Tony DAMICO and Josephine Damico, His Wife, Appellants,
v.
Wayne William LUNDBERG, Appellee.

No. 78-1442.

District Court of Appeal of Florida, Second District.

June 29, 1979.
On Rehearing November 7, 1979.

*965 Mac A. Greco, Jr., Tampa, for appellants.

Chris W. Altenbernd of Fowler, White, Gillen, Boggs, Villareal & Banker, Tampa, for appellee.

PER CURIAM.

Affirmed.

BOARDMAN, Acting C.J., and SCHEB and OTT, JJ., concur.

ON MOTION FOR REHEARING

OTT, Judge.

In this automobile negligence action the circuit court, acting under the authority of Section 627.7262, Florida Statutes, dismissed defendant's liability insurance carrier. The action then proceeded to trial on the merits and resulted in a defense verdict. The Florida Supreme Court has now ruled that Section 627.7262 is an unconstitutional intrusion upon that court's rule-making power. Markert v. Johnston, 367 So. 2d 1003 (Fla. 1979). As appellants urged on this appeal, and now on petition for rehearing, the action of the circuit court in ordering such dismissal was undeniably erroneous.

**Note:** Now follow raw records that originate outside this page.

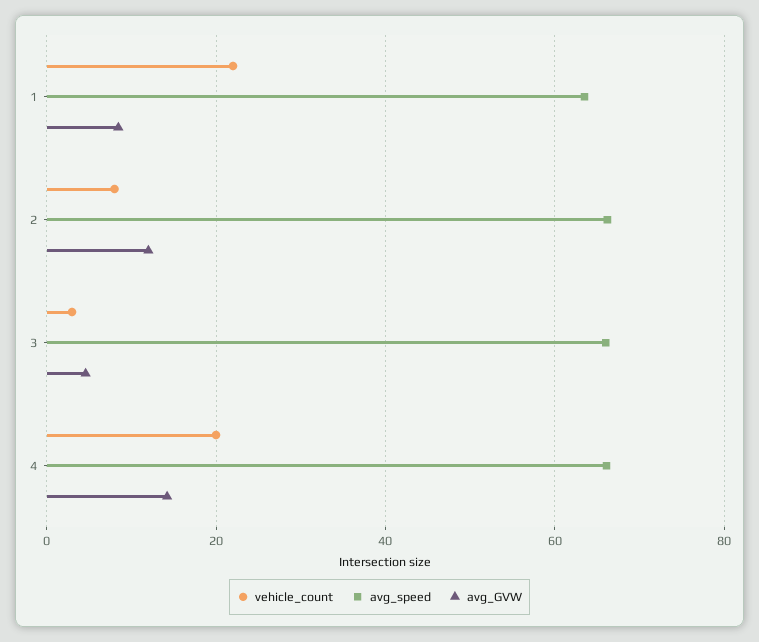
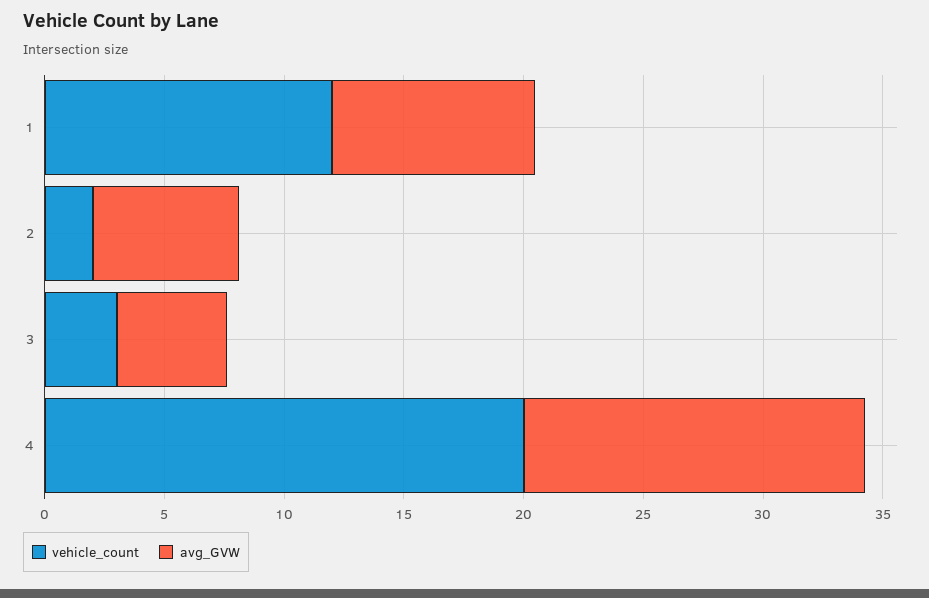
  {
    "vehicle_count": {
-     "1": 22,
+     "1": 12,
-     "2": 8,
+     "2": 2,
      "3": 3,
      "4": 20
    },
-   "avg_speed": {
-     "1": 64,
-     "2": 66,
-     "3": 66,
-     "4": 66
-   },
    "avg_GVW": {
      "1": 8,
-     "2": 12,
+     "2": 6,
      "3": 5,
      "4": 14
    }
  }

Appellants further insist that such error was prejudicial per se, automatically requiring reversal if properly contested, and cite Godshall v. Uniguard Insurance Co., 281 So. 2d 490 (Fla. 1973) as authority for that proposition.

We are not unmindful of Godshall, but we do not believe that by it our supreme court meant to abrogate the cardinal principle of appellate review: error is reversible only when, considering all the facts peculiar to the particular case under scrutiny, it is reasonably probable that a result more favorable to the appellant would have been reached if the error had not been committed. 3 Fla.Jur.2d 499; Stecher v. Pomerory, 253 So. 2d 421, 422 (Fla. 1971).

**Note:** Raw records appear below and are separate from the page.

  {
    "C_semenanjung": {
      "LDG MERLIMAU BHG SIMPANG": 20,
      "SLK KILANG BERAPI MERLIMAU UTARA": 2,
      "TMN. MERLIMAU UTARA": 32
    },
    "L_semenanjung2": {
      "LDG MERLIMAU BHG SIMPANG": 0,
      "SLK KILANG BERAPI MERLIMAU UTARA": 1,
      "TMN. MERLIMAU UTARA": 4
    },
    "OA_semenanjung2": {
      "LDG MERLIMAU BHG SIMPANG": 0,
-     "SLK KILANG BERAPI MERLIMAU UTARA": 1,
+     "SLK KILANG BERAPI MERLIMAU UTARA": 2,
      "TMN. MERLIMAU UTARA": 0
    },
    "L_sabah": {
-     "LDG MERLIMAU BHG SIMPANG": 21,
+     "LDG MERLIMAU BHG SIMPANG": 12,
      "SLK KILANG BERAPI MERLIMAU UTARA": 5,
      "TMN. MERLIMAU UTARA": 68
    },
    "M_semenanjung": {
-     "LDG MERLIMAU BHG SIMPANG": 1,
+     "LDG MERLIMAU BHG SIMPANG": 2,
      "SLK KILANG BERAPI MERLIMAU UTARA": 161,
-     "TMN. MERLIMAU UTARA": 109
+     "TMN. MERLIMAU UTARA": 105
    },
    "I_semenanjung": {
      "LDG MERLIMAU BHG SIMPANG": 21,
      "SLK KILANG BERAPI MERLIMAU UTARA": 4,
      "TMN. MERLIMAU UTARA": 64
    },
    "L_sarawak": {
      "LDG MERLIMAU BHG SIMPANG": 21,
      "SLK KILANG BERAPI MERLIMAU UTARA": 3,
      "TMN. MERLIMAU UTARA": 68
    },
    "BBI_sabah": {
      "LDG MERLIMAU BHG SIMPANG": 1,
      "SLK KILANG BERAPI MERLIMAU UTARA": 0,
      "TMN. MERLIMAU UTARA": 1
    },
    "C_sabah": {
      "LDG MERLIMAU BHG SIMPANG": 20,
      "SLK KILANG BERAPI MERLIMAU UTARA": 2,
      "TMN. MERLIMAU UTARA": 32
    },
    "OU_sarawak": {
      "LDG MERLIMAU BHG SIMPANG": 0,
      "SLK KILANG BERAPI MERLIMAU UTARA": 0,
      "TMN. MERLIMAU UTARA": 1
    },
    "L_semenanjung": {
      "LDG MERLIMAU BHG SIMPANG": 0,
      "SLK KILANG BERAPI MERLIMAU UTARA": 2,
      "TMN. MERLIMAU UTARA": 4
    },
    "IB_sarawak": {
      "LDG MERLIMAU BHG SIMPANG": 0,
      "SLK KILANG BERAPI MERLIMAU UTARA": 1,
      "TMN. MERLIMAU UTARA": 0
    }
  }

Here, no amount of emphasizing the financial responsibility of the defendant could counteract plaintiff husband's admission that he entered the intersection in which the collision occurred without knowing whether the traffic light was red or green, because he and his wife were talking and he was not paying attention to the light. Supplementing that damaging admission was the positive testimony of the defendant, the driver of the vehicle immediately behind the defendant, and the driver of a vehicle which had been stopped waiting for the light to change, that defendant entered the intersection on a green light.

That, together with the facts revealed to the jury concerning the relative economic positions of the parties (plaintiffs being elderly, retired and not in the best of health, while defendant was younger, steadily employed and was returning home from a golf match at the time of the accident), prevent us from speculating that the jury might have found liability on the part of the defendant if they had known he was insured. Even had that information been added, the state of the evidence was such that a verdict for appellants would have been incredible. We simply do not feel that reversible error was made to appear.

The order of dismissal and judgment are affirmed.

BOARDMAN, Acting C.J., and SCHEB, J., concur.